**WORK ITEM**
Copy the rows below, from the start through the line that contains "Frequently asked", keeping every line identical, and leave out the pictures.

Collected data
○ ○ ○ ○

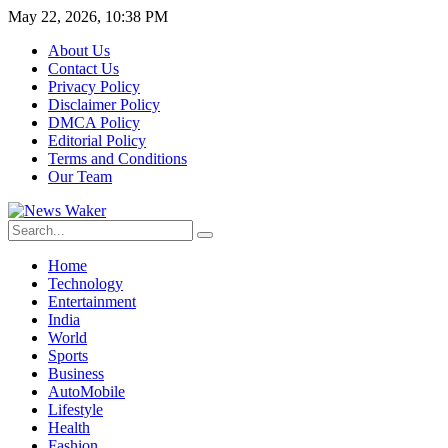
May 22, 2026, 10:38 PM
About Us
Contact Us
Privacy Policy
Disclaimer Policy
DMCA Policy
Editorial Policy
Terms and Conditions
Our Team
Home
Technology
Entertainment
India
World
Sports
Business
AutoMobile
Lifestyle
Health
Fashion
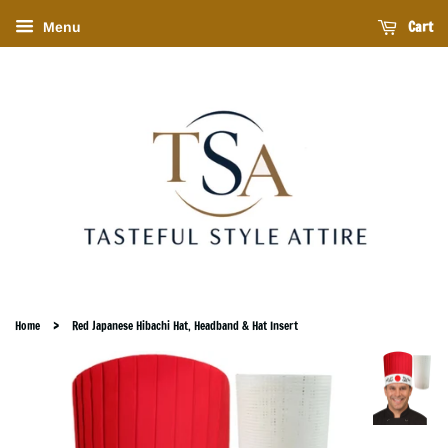
Cart
Menu
›
Home
Red Japanese Hibachi Hat, Headband & Hat Insert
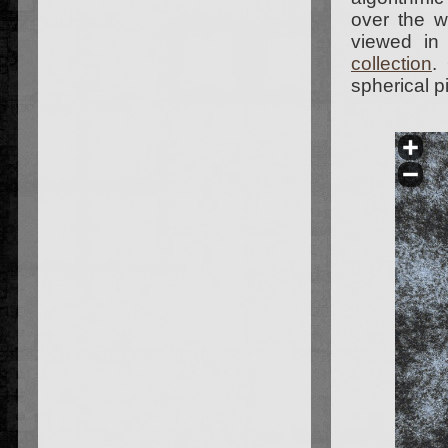
over the 
viewed in
collection
.
spherical p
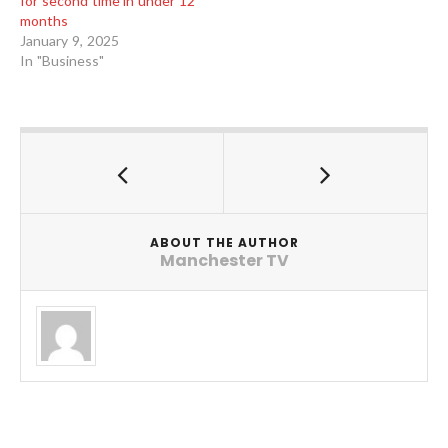
for second time in under 12
months
January 9, 2025
In "Business"
ABOUT THE AUTHOR
Manchester TV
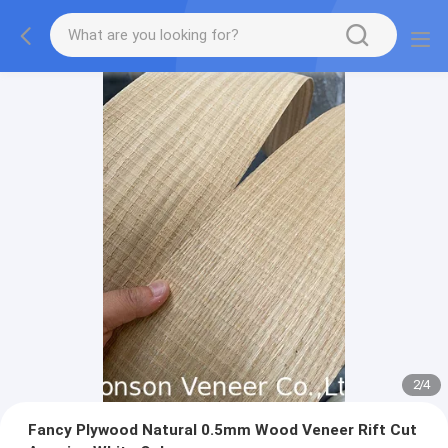
2
/
4
Fancy Plywood Natural 0.5mm Wood Veneer Rift Cut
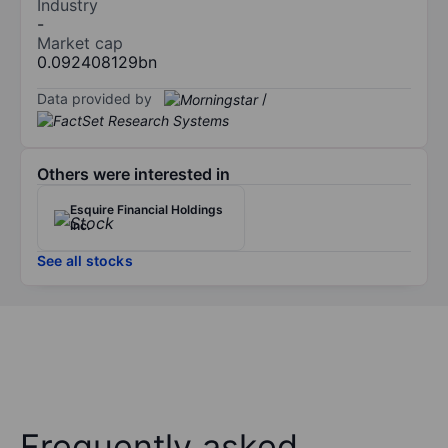
Industry
-
Market cap
0.092408129bn
Data provided by
/
Others were interested in
Esquire Financial Holdings
Inc.
See all stocks
Frequently asked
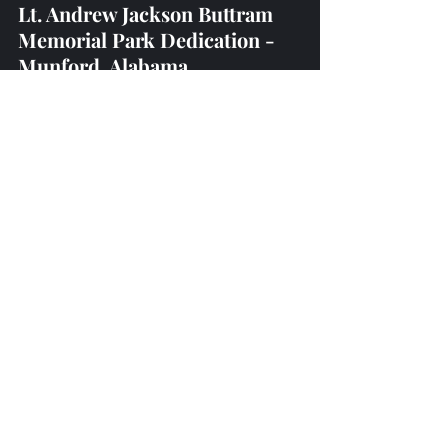
Lt. Andrew Jackson Buttram 
Memorial Park Dedication - 
Munford, Alabama 
(17th September, 2022)
Homestead Hollow - 
Springville, Alabama
(23rd - 25th September, 2022)
Recent Posts
See All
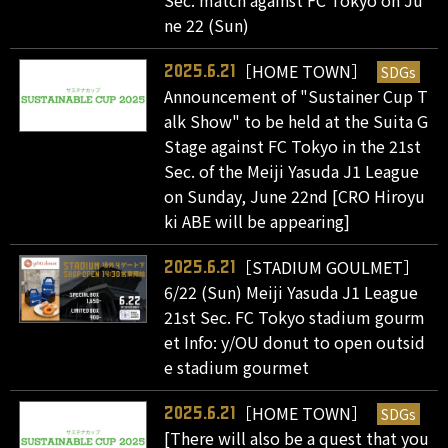
Sec. match against FC Tokyo on Ju
ne 22 (Sun)
［HOME TOWN］
SDGs
2025.6.21
Announcement of "Sustainer Cup T
alk Show" to be held at the Suita G
Stage against FC Tokyo in the 21st
Sec. of the Meiji Yasuda J1 League
on Sunday, June 22nd [CRO Hiroyu
ki ABE will be appearing]
［STADIUM GOULMET］
2025.6.21
6/22 (Sun) Meiji Yasuda J1 League
21st Sec. FC Tokyo stadium gourm
et Info: y/OU donut to open outsid
e stadium gourmet
［HOME TOWN］
SDGs
2025.6.21
[There will also be a quest that you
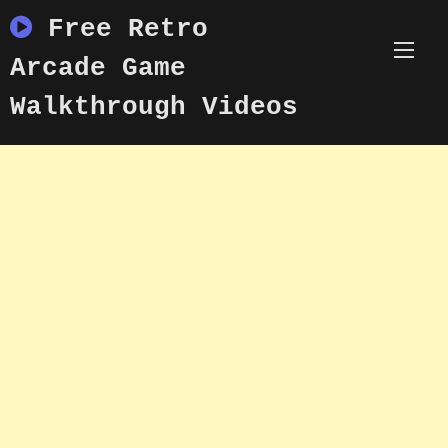
Skip
Free Retro
to
content
Arcade Game
Walkthrough Videos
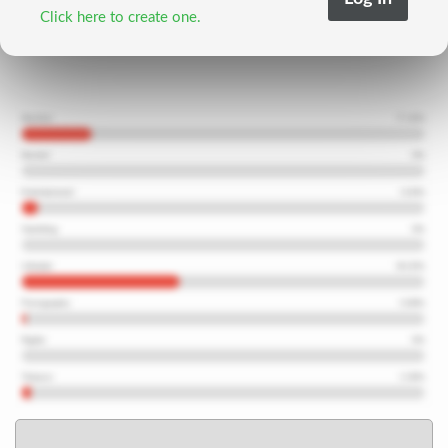
Click here to create one.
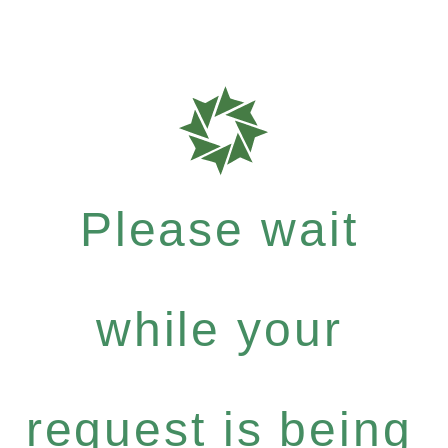
Please wait
while your
request is being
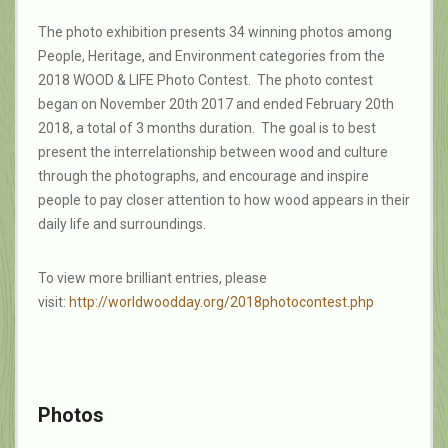
The photo exhibition presents 34 winning photos among
People, Heritage, and Environment categories from the
2018 WOOD & LIFE Photo Contest. The photo contest
began on November 20th 2017 and ended February 20th
2018, a total of 3 months duration. The goal is to best
present the interrelationship between wood and culture
through the photographs, and encourage and inspire
people to pay closer attention to how wood appears in their
daily life and surroundings.
To view more brilliant entries, please
visit:
http://worldwoodday.org/2018ph
otocontest.php
Photos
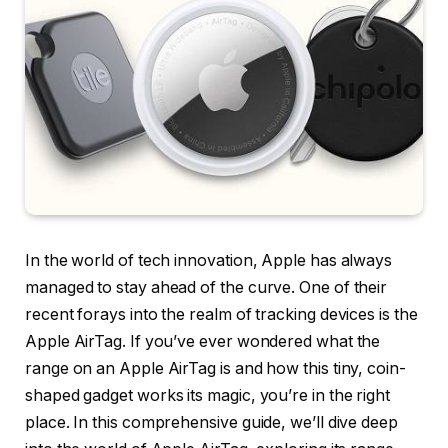
In the world of tech innovation, Apple has always
managed to stay ahead of the curve. One of their
recent forays into the realm of tracking devices is the
Apple AirTag. If you’ve ever wondered what the
range on an Apple AirTag is and how this tiny, coin-
shaped gadget works its magic, you’re in the right
place. In this comprehensive guide, we’ll dive deep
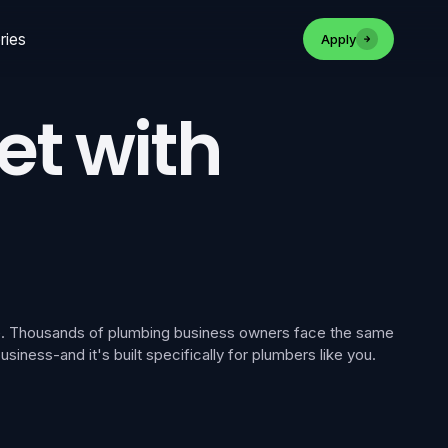
ries
Apply
et with
one. Thousands of plumbing business owners face the same
iness-and it's built specifically for plumbers like you.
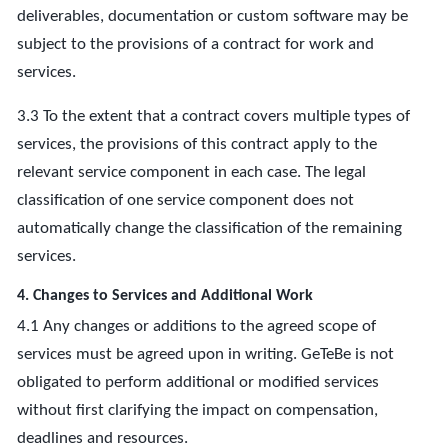
deliverables, documentation or custom software may be
subject to the provisions of a contract for work and
services.
3.3 To the extent that a contract covers multiple types of
services, the provisions of this contract apply to the
relevant service component in each case. The legal
classification of one service component does not
automatically change the classification of the remaining
services.
4. Changes to Services and Additional Work
4.1 Any changes or additions to the agreed scope of
services must be agreed upon in writing. GeTeBe is not
obligated to perform additional or modified services
without first clarifying the impact on compensation,
deadlines and resources.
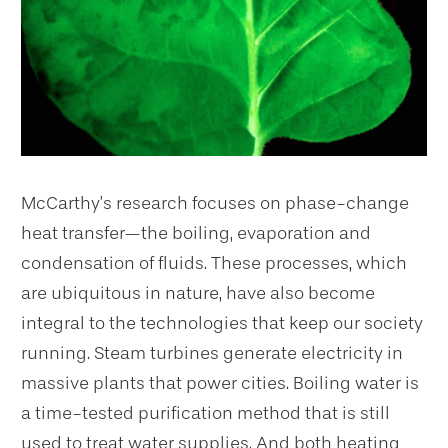
McCarthy’s research focuses on phase-change
heat transfer—the boiling, evaporation and
condensation of fluids. These processes, which
are ubiquitous in nature, have also become
integral to the technologies that keep our society
running. Steam turbines generate electricity in
massive plants that power cities. Boiling water is
a time-tested purification method that is still
used to treat water supplies. And both heating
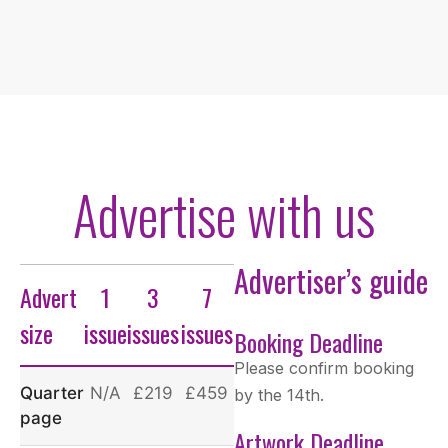
Advertise with us
Advertiser’s guide
Advert
1
3
7
size
issue
issues
issues
Booking Deadline
Please confirm booking
Quarter
N/A
£219
£459
by the 14th.
page
Artwork Deadline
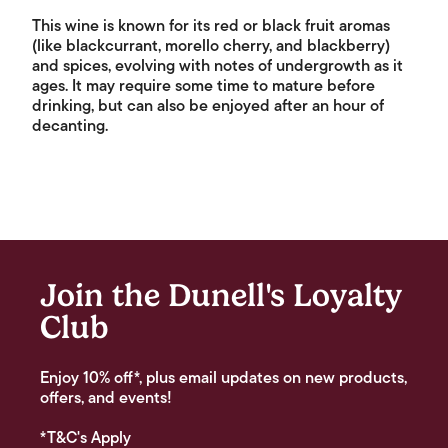
This wine is known for its red or black fruit aromas
(like blackcurrant, morello cherry, and blackberry)
and spices, evolving with notes of undergrowth as it
ages. It may require some time to mature before
drinking, but can also be enjoyed after an hour of
decanting.
Join the Dunell's Loyalty
Club
Enjoy 10% off*, plus email updates on new products,
offers, and events!
*T&C's Apply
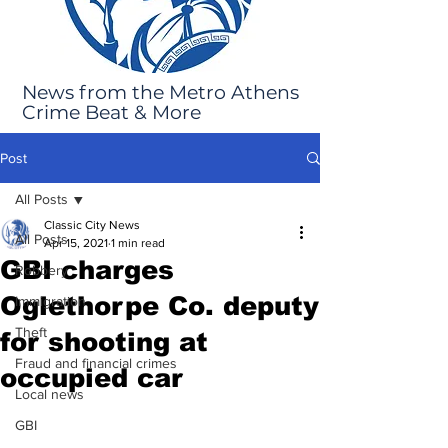
News from the Metro Athens
Crime Beat & More
Post
All Posts
Classic City News
All Posts
Apr 15, 2021
1 min read
GBI charges
Robbery
Oglethorpe Co. deputy
Immigration
Theft
for shooting at
Fraud and financial crimes
occupied car
Local news
GBI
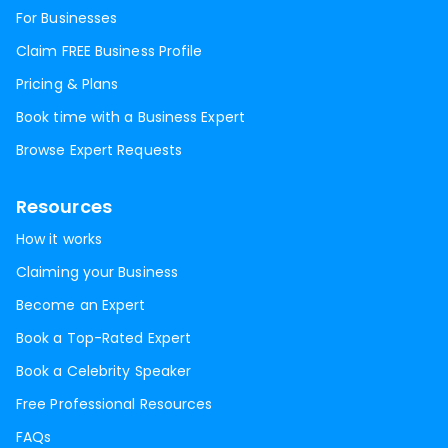
For Businesses
Claim FREE Business Profile
Pricing & Plans
Book time with a Business Expert
Browse Expert Requests
Resources
How it works
Claiming your Business
Become an Expert
Book a Top-Rated Expert
Book a Celebrity Speaker
Free Professional Resources
FAQs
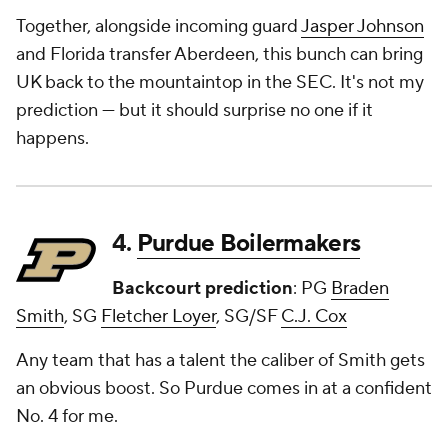
Together, alongside incoming guard
Jasper Johnson
and Florida transfer Aberdeen, this bunch can bring
UK back to the mountaintop in the SEC. It's not my
prediction — but it should surprise no one if it
happens.
4.
Purdue Boilermakers
Backcourt prediction
: PG
Braden
Smith
, SG
Fletcher Loyer
, SG/SF
C.J. Cox
Any team that has a talent the caliber of Smith gets
an obvious boost. So Purdue comes in at a confident
No. 4 for me.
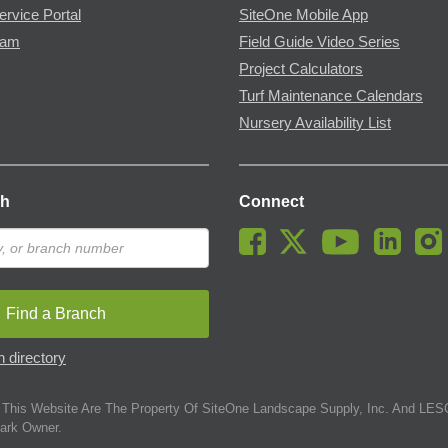
ervice Portal
SiteOne Mobile App
ram
Field Guide Video Series
Project Calculators
Turf Maintenance Calendars
Nursery Availability List
ch
Connect
Find a Branch
 directory
This Website Are The Property Of SiteOne Landscape Supply, Inc. And LESC
ark Owner.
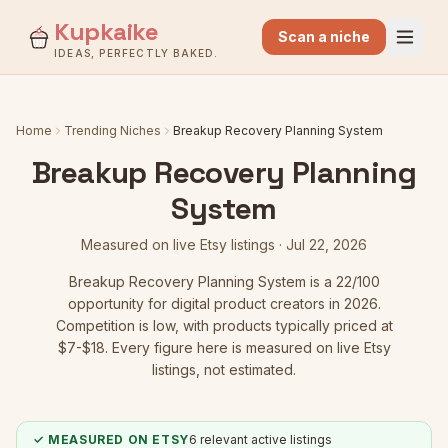
Kupkaike
Scan a niche
IDEAS, PERFECTLY BAKED.
Home
Trending Niches
Breakup Recovery Planning System
Breakup Recovery Planning
System
Measured on live Etsy listings ·
Jul 22, 2026
Breakup Recovery Planning System
is a
22
/100
opportunity for digital product creators in 2026.
Competition is low
, with products typically priced at
$7-$18.
Every figure here is measured on live Etsy
listings, not estimated.
✓ MEASURED ON ETSY
6
relevant active listings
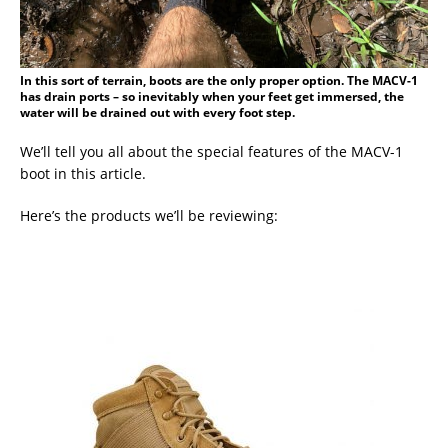
In this sort of terrain, boots are the only proper option. The MACV-1
has drain ports – so inevitably when your feet get immersed, the
water will be drained out with every foot step.
We’ll tell you all about the special features of the MACV-1
boot in this article.
Here’s the products we’ll be reviewing:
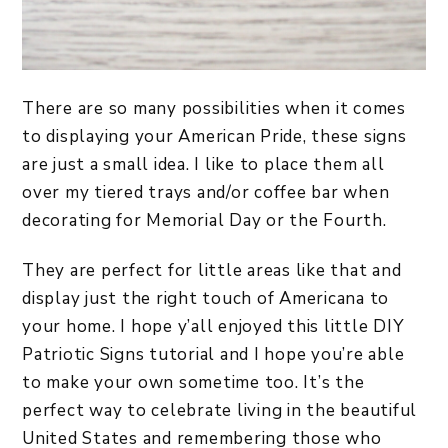
There are so many possibilities when it comes
to displaying your American Pride, these signs
are just a small idea. I like to place them all
over my tiered trays and/or coffee bar when
decorating for Memorial Day or the Fourth.
They are perfect for little areas like that and
display just the right touch of Americana to
your home. I hope y’all enjoyed this little DIY
Patriotic Signs tutorial and I hope you’re able
to make your own sometime too. It’s the
perfect way to celebrate living in the beautiful
United States and remembering those who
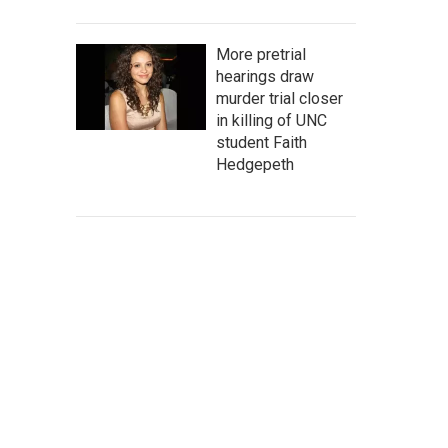
More pretrial
hearings draw
murder trial closer
in killing of UNC
student Faith
Hedgepeth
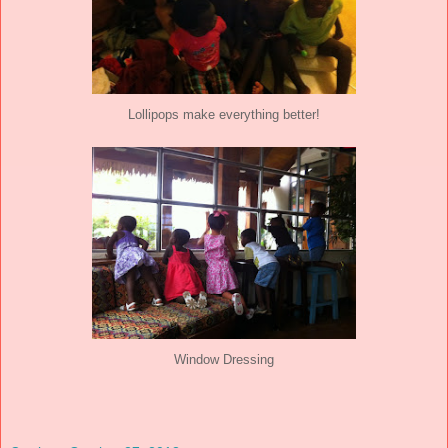
Lollipops make everything better!
Window Dressing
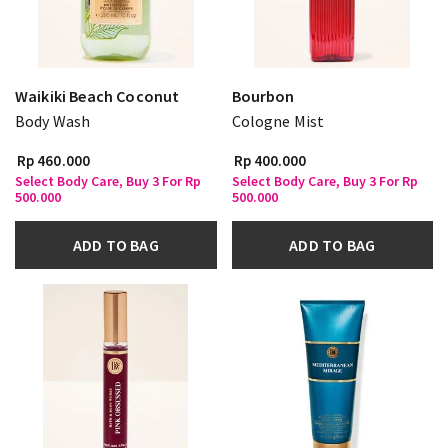
Waikiki Beach Coconut
Bourbon
Body Wash
Cologne Mist
Rp 460.000
Rp 400.000
Select Body Care, Buy 3 For Rp
Select Body Care, Buy 3 For Rp
500.000
500.000
ADD TO BAG
ADD TO BAG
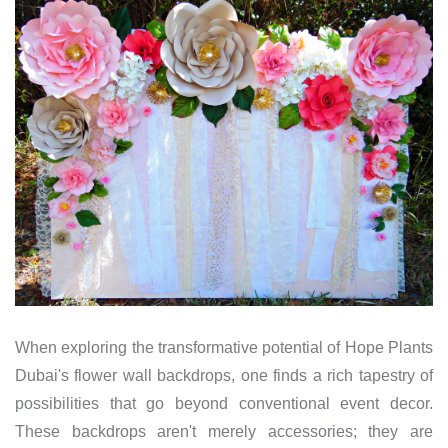
When exploring the transformative potential of Hope Plants
Dubai's flower wall backdrops, one finds a rich tapestry of
possibilities that go beyond conventional event decor.
These backdrops aren't merely accessories; they are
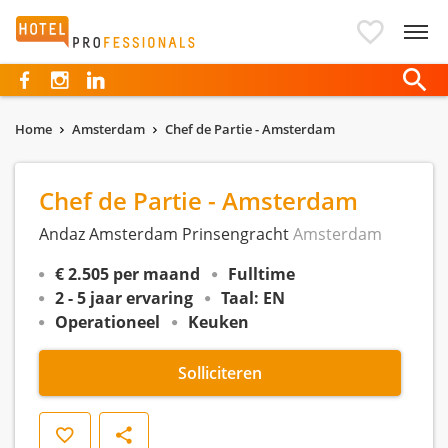
Hotelprofessionals
Home
Amsterdam
Chef de Partie - Amsterdam
Chef de Partie - Amsterdam
Andaz Amsterdam Prinsengracht
Amsterdam
€ 2.505 per maand
Fulltime
2 - 5 jaar ervaring
Taal: EN
Operationeel
Keuken
Solliciteren
Opslaan
Delen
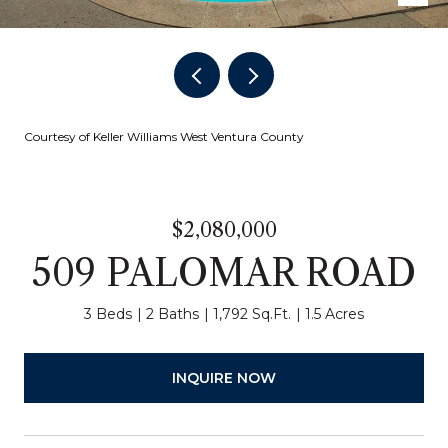
Courtesy of Keller Williams West Ventura County
$2,080,000
509 PALOMAR ROAD
3 Beds
2 Baths
1,792 Sq.Ft.
1.5 Acres
INQUIRE NOW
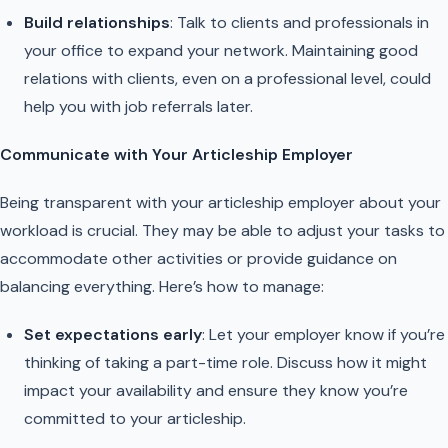
Build relationships
: Talk to clients and professionals in
your office to expand your network. Maintaining good
relations with clients, even on a professional level, could
help you with job referrals later.
Communicate with Your Articleship Employer
Being transparent with your articleship employer about your
workload is crucial. They may be able to adjust your tasks to
accommodate other activities or provide guidance on
balancing everything. Here’s how to manage:
Set expectations early
: Let your employer know if you’re
thinking of taking a part-time role. Discuss how it might
impact your availability and ensure they know you’re
committed to your articleship.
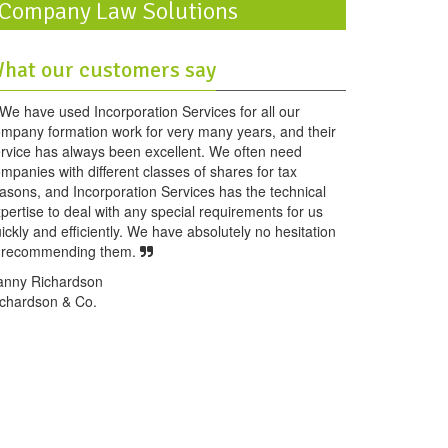
Company Law Solutions
hat our customers say
We have used Incorporation Services for all our
mpany formation work for very many years, and their
rvice has always been excellent. We often need
mpanies with different classes of shares for tax
asons, and Incorporation Services has the technical
pertise to deal with any special requirements for us
ickly and efficiently. We have absolutely no hesitation
n recommending them.
anny Richardson
chardson & Co.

○ ○ ○ ○

**TASK SOLUTION**
May 22, 2026, 10:38 PM
About Us
Contact Us
Privacy Policy
Disclaimer Policy
DMCA Policy
Editorial Policy
Terms and Conditions
Our Team
Home
Technology
Entertainment
India
World
Sports
Business
AutoMobile
Lifestyle
Health
Fashion
Cart
Menu
›
Home
Red Japanese Hibachi Hat, Headband & Hat Insert
over the 
viewed in
collection
.
spherical p
for second time in under 12
months
January 9, 2025
In "Business"
ABOUT THE AUTHOR
Manchester TV
2
/
4
Fancy Plywood Natural 0.5mm Wood Veneer Rift Cut
Industry
-
Market cap
0.092408129bn
Data provided by
/
Others were interested in
Esquire Financial Holdings
Inc.
See all stocks
Frequently asked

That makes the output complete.